I am trying to program a neural network and was trying to minimize the cost function using scipy.optimize_bfgs() and after attempting to use this I get the error that "TypeError: cost() takes 3 positional arguments but 4 were given". Where are these four arguments coming from and how can I rectify this? The cost function is defined by:
def cost(param,X,y):
Theta1 = np.reshape(param[0:106950:1],(75,1426))
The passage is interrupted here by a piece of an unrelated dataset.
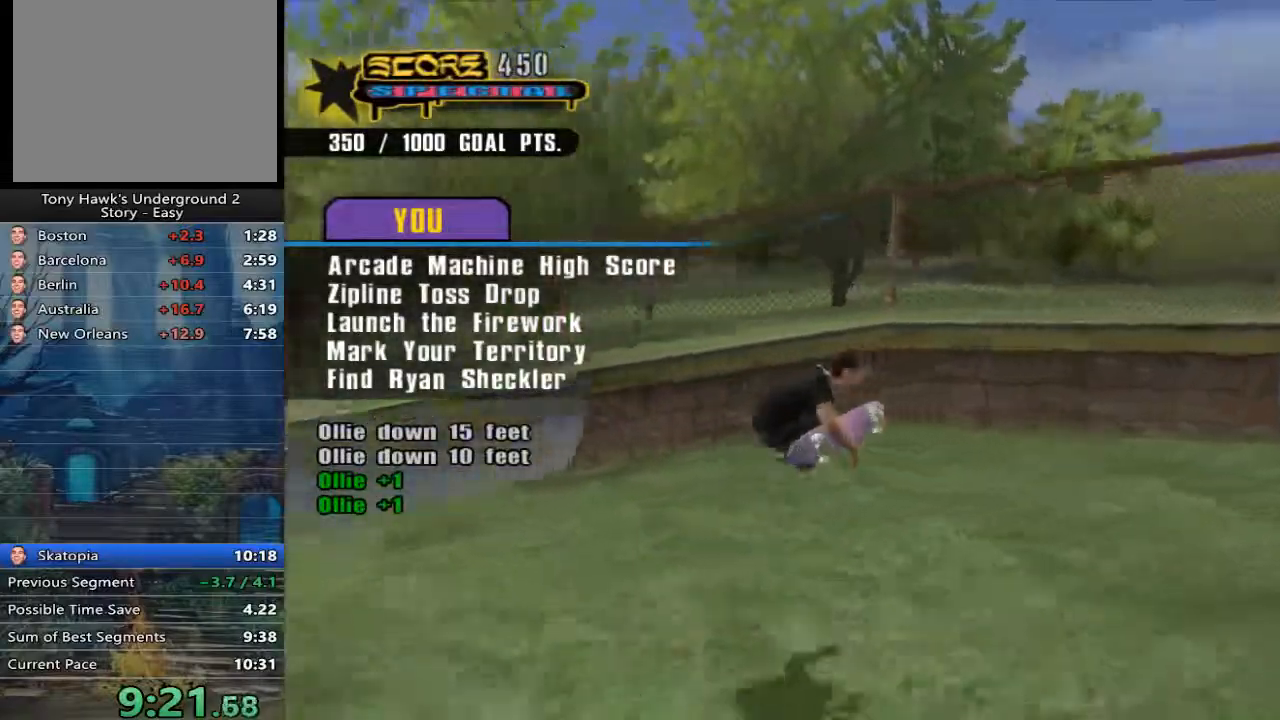
{"buttons": [], "left_stick": "up-left", "right_stick": "center", "events": [[317, "right_stick", "center"]]}
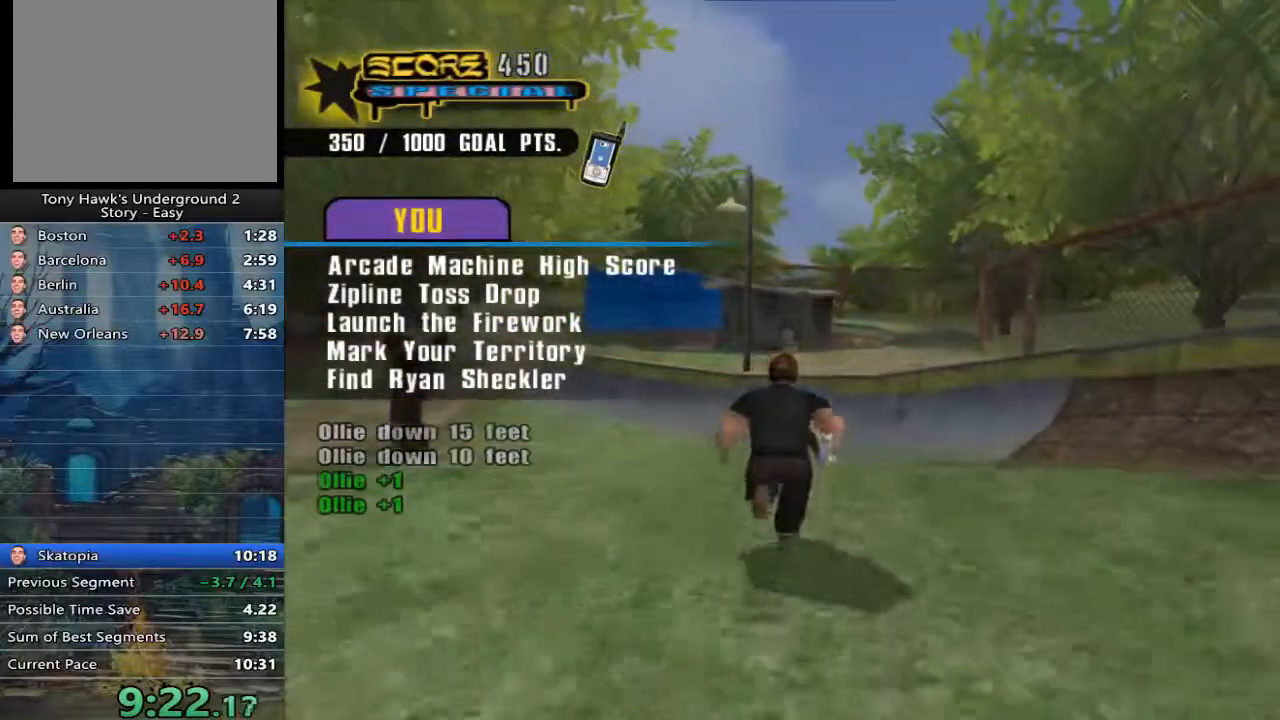
{"buttons": ["A"], "left_stick": "center", "right_stick": "center", "events": [[183, "DPAD_RIGHT", "down"], [267, "DPAD_RIGHT", "up"], [417, "A", "down"], [433, "left_stick", "center"]]}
Theta2 = np.reshape(param[106950:112650:1],(75,76))
Theta3 = np.reshape(param[112650::1],(1,76))
m = len(X)
J = 0
a1 = X
z2 = np.dot(a1,np.transpose(Theta1))
a2 = sigmoid(z2)
a2 = np.concatenate((np.ones((len(a2),1)),a2),axis=1)
z3 = np.dot(a2,Theta2.T)
a3 = sigmoid(z3)
a3 = np.concatenate((np.ones((len(a3),1)),a3),axis=1)
z4 = np.dot(a3,Theta3.T)
a4 = sigmoid(z4)
h = a4
##Calculate cost
J = np.sum(np.sum(np.multiply(-y,np.log(h)) - np.multiply((1-y),np.log(1-h))))/(2*m)
theta1_reg[:,0] = 0
theta2_reg[:,0] = 0
theta3_reg[:,0] = 0
Reg = (lamb/(2*m))*(np.sum(np.sum(np.square(theta1_reg)))+np.sum(np.sum(np.sqaure(theta2_reg)))+np.sum(np.sum(np.square(theta3_reg))))
J = J + Reg
return J
The gradient is then calculated with:
def grad(param,X,y):
Theta1 = np.reshape(param[0:106950:1],(75,1426))
Theta2 = np.reshape(param[106950:112650:1],(75,76))
Theta3 = np.reshape(param[112650::1],(1,76))
Theta1_grad = np.zeros(Theta1.shape)
Theta2_grad = np.zeros(Theta2.shape)
Theta3_grad = np.zeros(Theta3.shape)
m = len(X)
##Forward propogation
a1 = X
z2 = np.dot(a1,np.transpose(Theta1))
a2 = sigmoid(z2)
a2 = np.concatenate((np.ones((len(a2),1)),a2),axis=1)
z3 = np.dot(a2,Theta2.T)
a3 = sigmoid(z3)
a3 = np.concatenate((np.ones((len(a3),1)),a3),axis=1)
z4 = np.dot(a3,Theta3.T)
a4 = sigmoid(z4)
h = a4
##Backward propogation
d4 = a4 - y
d3 = np.multiply(np.dot(d4,Theta3[:,1:]),sigmoidGradient(z3))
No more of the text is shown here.